Exercise description - Among the records below, find the lines with the word "sont" and copy them.

═════ Material to process ═════

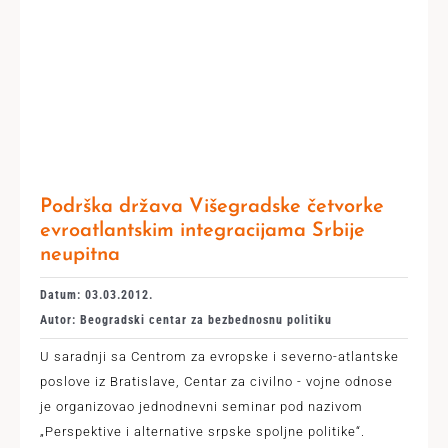
Podrška država Višegradske četvorke
evroatlantskim integracijama Srbije
neupitna
Datum: 03.03.2012.
Autor: Beogradski centar za bezbednosnu politiku
U saradnji sa Centrom za evropske i severno-atlantske
poslove iz Bratislave, Centar za civilno - vojne odnose
je organizovao jednodnevni seminar pod nazivom
„Perspektive i alternative srpske spoljne politike“.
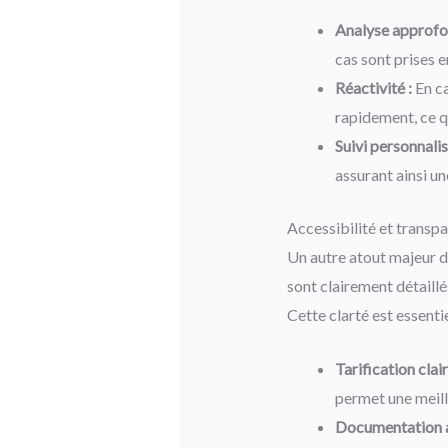
Analyse approfo
cas sont prises 
Réactivité :
En ca
rapidement, ce q
Suivi personnalis
assurant ainsi un
Accessibilité et transp
Un autre atout majeur d
sont clairement détaillé
Cette clarté est essenti
Tarification clair
permet une meill
Documentation a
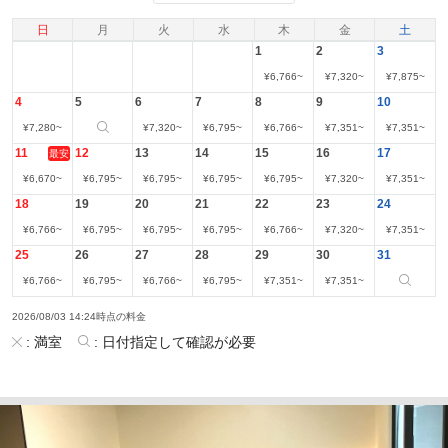
日
月
火
水
木
金
土
1
2
3
¥
6,766
~
¥
7,320
~
¥
7,875
~
4
5
6
7
8
9
10
¥
7,280
~
¥
7,320
~
¥
6,795
~
¥
6,766
~
¥
7,351
~
¥
7,351
~
11
12
13
14
15
16
17
最安
¥
6,670
~
¥
6,795
~
¥
6,795
~
¥
6,795
~
¥
6,795
~
¥
7,320
~
¥
7,351
~
18
19
20
21
22
23
24
¥
6,766
~
¥
6,795
~
¥
6,795
~
¥
6,795
~
¥
6,766
~
¥
7,320
~
¥
7,351
~
25
26
27
28
29
30
31
¥
6,766
~
¥
6,795
~
¥
6,766
~
¥
6,795
~
¥
7,351
~
¥
7,351
~
2026/08/03 14:24時点の料金
:
満室
:
日付指定して確認が必要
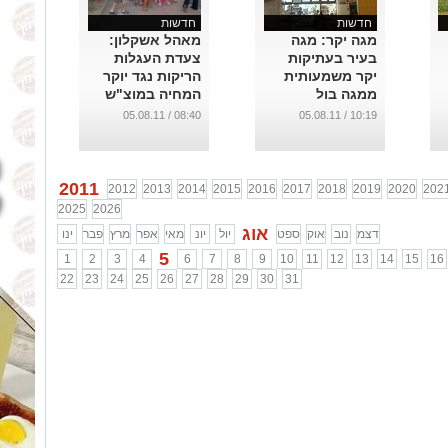
חדשות
חדשות
מגה יקר: מגה
מאהל אשקלון:
בעיר בעתיקות
צעדת העגלות
יקר משמעותית
הריקות נגד יוקר
ממגה בול
המחיה במוצ"ש
באפרידר
הקרוב
08:40 / 05.08.11
10:19 / 05.08.11
...
...
2011
2012
2013
2014
2015
2016
2017
2018
2019
2020
202
2025
2026
אוג
דצמ
נוב
אוק
ספט
יול
יונ
מאי
אפר
מרץ
פבר
ינו
5
1
2
3
4
6
7
8
9
10
11
12
13
14
15
16
22
23
24
25
26
27
28
29
30
31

═════

Exercise result -
cas sont prises 
sont clairement détaillé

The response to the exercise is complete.